Question

In a region of crossed fields as shown, the strength of electric filed $E$ and that of magnetic field is $B$. Three positively charged particles with speeds $V_1,V_2$ and $V_3$ are projected and their paths are shown. From this it implies that

• A. $V_1>\frac{E}{B}$
• B. $V_2=\frac{E}{B}$
• C. $V_3<\frac{E}{B}$
• D. All of these

Answer 1

The correct option is D All of these

Magnetc field is into the plane.

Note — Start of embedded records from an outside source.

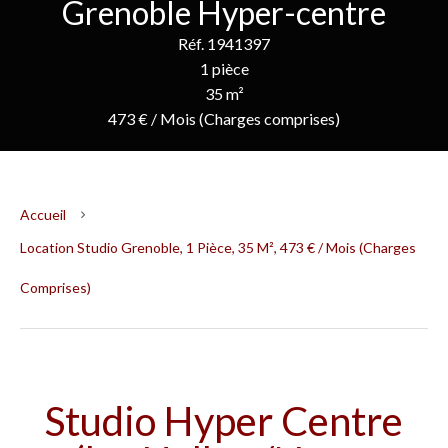
Grenoble Hyper-centre
Réf. 1941397
1 pièce
35 m²
473 € / Mois (Charges comprises)
Accueil
Location Studio Grenoble, 1 Pièce, 35 M², 473 € / Mois (Charges
Comprises)
Studio Hyper Centre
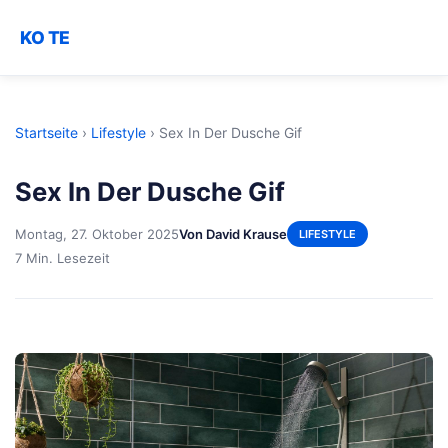
KO TE
Startseite
›
Lifestyle
›
Sex In Der Dusche Gif
Sex In Der Dusche Gif
Montag, 27. Oktober 2025
Von David Krause
LIFESTYLE
7 Min. Lesezeit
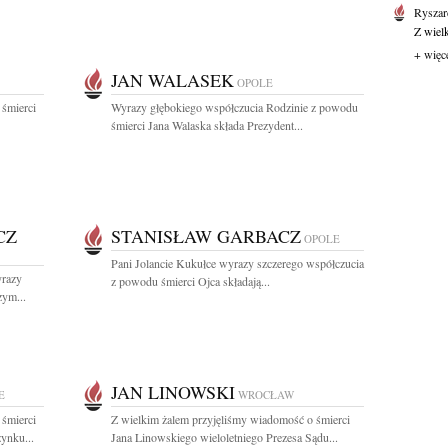
Ryszar
Z wiel
+ więc
JAN WALASEK
OPOLE
 śmierci
Wyrazy głębokiego współczucia Rodzinie z powodu
śmierci Jana Walaska składa Prezydent...
CZ
STANISŁAW GARBACZ
OPOLE
Pani Jolancie Kukułce wyrazy szczerego współczucia
yrazy
z powodu śmierci Ojca składają...
zym...
JAN LINOWSKI
E
WROCŁAW
 śmierci
Z wielkim żalem przyjęliśmy wiadomość o śmierci
ynku...
Jana Linowskiego wieloletniego Prezesa Sądu...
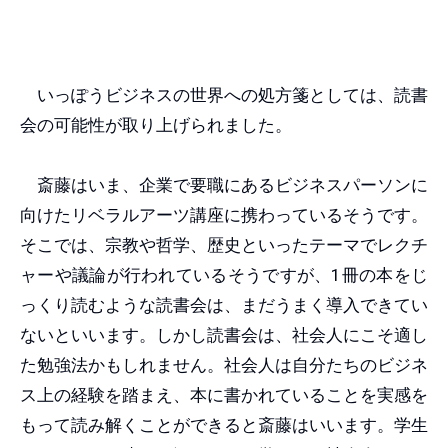
いっぽうビジネスの世界への処方箋としては、読書
会の可能性が取り上げられました。
斎藤はいま、企業で要職にあるビジネスパーソンに
向けたリベラルアーツ講座に携わっているそうです。
そこでは、宗教や哲学、歴史といったテーマでレクチ
ャーや議論が行われているそうですが、1冊の本をじ
っくり読むような読書会は、まだうまく導入できてい
ないといいます。しかし読書会は、社会人にこそ適し
た勉強法かもしれません。社会人は自分たちのビジネ
ス上の経験を踏まえ、本に書かれていることを実感を
もって読み解くことができると斎藤はいいます。学生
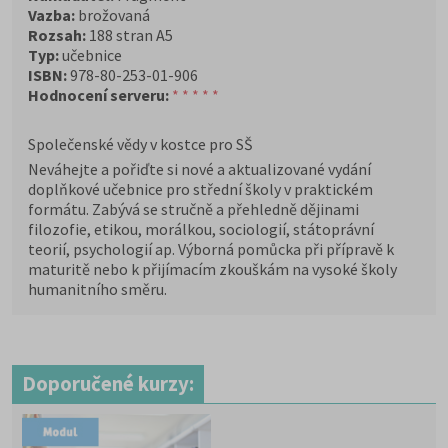
Vazba:
brožovaná
Rozsah:
188 stran A5
Typ:
učebnice
ISBN:
978-80-253-01-906
Hodnocení serveru:
* * * * *
Společenské vědy v kostce pro SŠ
Neváhejte a pořiďte si nové a aktualizované vydání
doplňkové učebnice pro střední školy v praktickém
formátu. Zabývá se stručně a přehledně dějinami
filozofie, etikou, morálkou, sociologií, státoprávní
teorií, psychologií ap. Výborná pomůcka při přípravě k
maturitě nebo k přijímacím zkouškám na vysoké školy
humanitního směru.
Doporučené kurzy:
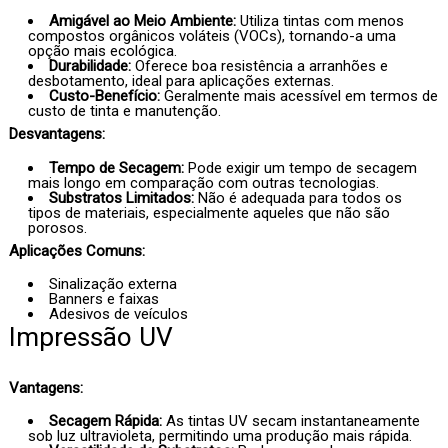
Amigável ao Meio Ambiente:
Utiliza tintas com menos
compostos orgânicos voláteis (VOCs), tornando-a uma
opção mais ecológica.
Durabilidade:
Oferece boa resistência a arranhões e
desbotamento, ideal para aplicações externas.
Custo-Benefício:
Geralmente mais acessível em termos de
custo de tinta e manutenção.
Desvantagens:
Tempo de Secagem:
Pode exigir um tempo de secagem
mais longo em comparação com outras tecnologias.
Substratos Limitados:
Não é adequada para todos os
tipos de materiais, especialmente aqueles que não são
porosos.
Aplicações Comuns:
Sinalização externa
Banners e faixas
Adesivos de veículos
Impressão UV
Vantagens:
Secagem Rápida:
As tintas UV secam instantaneamente
sob luz ultravioleta, permitindo uma produção mais rápida.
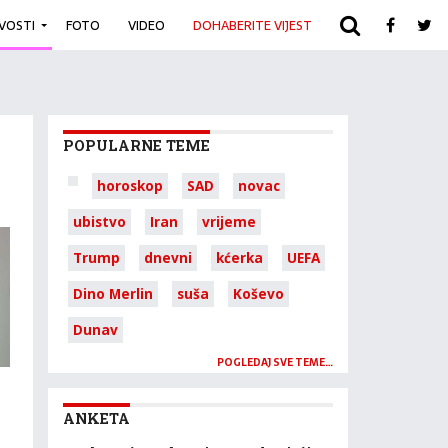
IVOSTI
FOTO
VIDEO
DOHABERITE VIJEST
ARHIVA
POPULARNE TEME
horoskop
SAD
novac
ubistvo
Iran
vrijeme
Trump
dnevni
kćerka
UEFA
Dino Merlin
suša
Koševo
Dunav
POGLEDAJ SVE TEME…
ANKETA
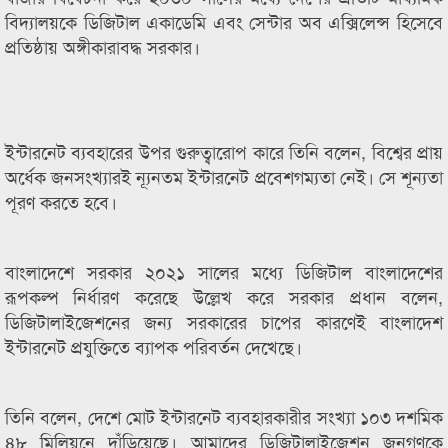
বিদ্যালয়কে ডিজিটাল একাডেমি এবং সেন্টার অব এক্সিলেন্স হিসেবে
প্রতিষ্ঠায় অঙ্গীকারাবদ্ধ সরকার।
ইন্টারনেট ব্যবহারের উপর গুরুত্বারোপ কারে তিনি বলেন, বিশ্বের প্রায়
অর্ধেক জনসংখ্যারই ন্যূনতম ইন্টারনেট প্রবেশগম্যতা নেই। সে শূন্যতা
পূরণ করতে হবে।
বাংলাদেশে সরকার ২০২১ সালের মধ্যে ডিজিটাল বাংলাদেশের
রূপকল্প নির্ধারণ করেছে উল্লেখ করে সরকার প্রধান বলেন,
ডিজিটালাইজেশনের জন্য সরকারের চাপের কারণেই বাংলাদেশ
ইন্টারনেট প্রযুক্তিতে ব্যাপক পরিবর্তন দেখেছে।
তিনি বলেন, দেশে মোট ইন্টারনেট ব্যবহারকারীর সংখ্যা ১০৩ দশমিক
৪৮ মিলিয়নে দাঁড়িয়েছে। আমাদের ডিজিটালাইজেশন জনগণকে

Force by magnetic field, $\overrightarrow{F_B}=q(\overrightarrow{V}\times \overrightarrow{B})$
$=qvB$ (upward direction)

Direction of electric field is form positive plate to negative plate.
Force by electric field, $\overrightarrow{F_E}=q\overrightarrow{E}$
$=qE$ (downward direction)

If $\overrightarrow{F_E}=-\overrightarrow{F_B}$
Net force, $\overrightarrow{F_E}+\overrightarrow{F_B}=0$

$\therefore$ Charge particle will move in straight line. $\text{/}qE=\text{/}q{V}_{2}B$
$V_2=$$\frac{E}{B}$

But for path shown by $V_1$ means $\overrightarrow{F_B}>\overrightarrow{F_E}$

$\therefore \text{/}q{V}_{1}B>\text{/}qE$
$V_1>\frac{E}{B}$
For path shown by $V_3$ means $\overrightarrow{F_E}>\overrightarrow{F_B}$

$\therefore \text{/}qE>\text{/}q{V}_{3}B$
$V_3<\frac{E}{B}$

$\therefore$ Option $\left(D\right)$ is the correct answer.